À l’initiative de la section régionale du Syndicat National des Journalistes du Cameroun (SNJC), avec le soutien de l’honorable J.J. Zam, député à l’Assemblée Nationale, une trentaine de journalistes ont pris part à un atelier de renforcement des capacités. Au cœur des échanges : les exigences d’une couverture rigoureuse, équilibrée et professionnelle des événements politiques.
Cette session de formation intervient dans un contexte particulier. La récente élection à la présidence du Conseil régional du Sud (CRS) a en effet ravivé les critiques sur le positionnement de certains journalistes, accusés d’avoir franchi la ligne de la neutralité en affichant ouvertement leurs préférences. Une dérive qui interroge sur la maîtrise des fondamentaux du métier.
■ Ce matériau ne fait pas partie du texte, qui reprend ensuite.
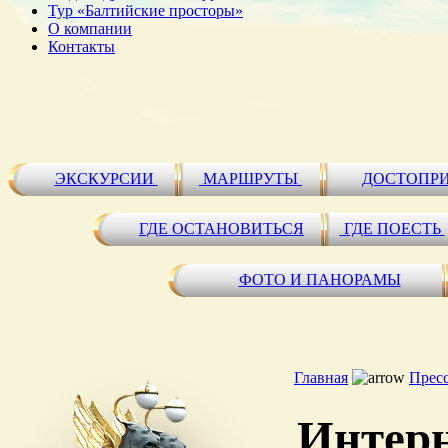
Тур «Балтийские просторы»
О компании
Контакты
ЭКСКУРСИИ
МАРШРУТЫ
ДОСТОПР
ГДЕ ОСТАНОВИТЬСЯ
ГДЕ ПОЕСТЬ
ФОТО И ПАНОРАМЫ
Главная
Прес
Интерн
« Informer sans orienter, rapporter sans déformer » : tel est le cap rappelé par Ambroise Fogue, grand reporter à Canal 2 International et président régional du SNJC pour le Sud. Pour lui, la crédibilité du journaliste repose avant tout sur sa capacité à garantir une information fiable, équilibrée et utile au citoyen.
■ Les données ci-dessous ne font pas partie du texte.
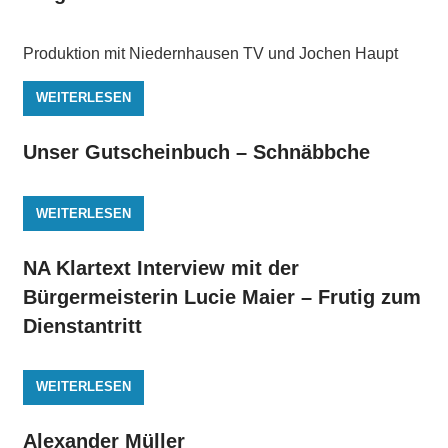
Produktion mit Niedernhausen TV und Jochen Haupt
WEITERLESEN
Unser Gutscheinbuch – Schnäbbche
WEITERLESEN
NA Klartext Interview mit der
Bürgermeisterin Lucie Maier – Frutig zum
Dienstantritt
WEITERLESEN
Alexander Müller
Les travaux ont été animés par plusieurs figures du paysage médiatique et institutionnel. Aimé Francis Amougou, chef d’agence à la SOPECAM, a mis l’accent sur les techniques de collecte et de traitement de l’information, tandis que Solange Beko’o Bevina, Déléguée Régionale de la Communication, est revenue en profondeur sur les règles d’éthique et de déontologie qui encadrent la profession.

Au-delà de la formation, la rencontre a également été marquée par la remise de cartes de membre à une dizaine de journalistes affiliés au SNJC, en présence de plusieurs personnalités, dont l’acteur politique Sam Sévérin Ango, venu partager son expérience des grandes séquences politiques et médiatiques.
Mais au-delà du cadre local, les indicateurs internationaux invitent à la prudence. D’après le dernier classement de Reporters Sans Frontières (RSF), le Cameroun recule, passant de la 131e à la 133e place en 2026 sur 180 pays. Un signal préoccupant qui rappelle que la consolidation de la liberté de la presse demeure un chantier permanent, indissociable du renforcement de la démocratie.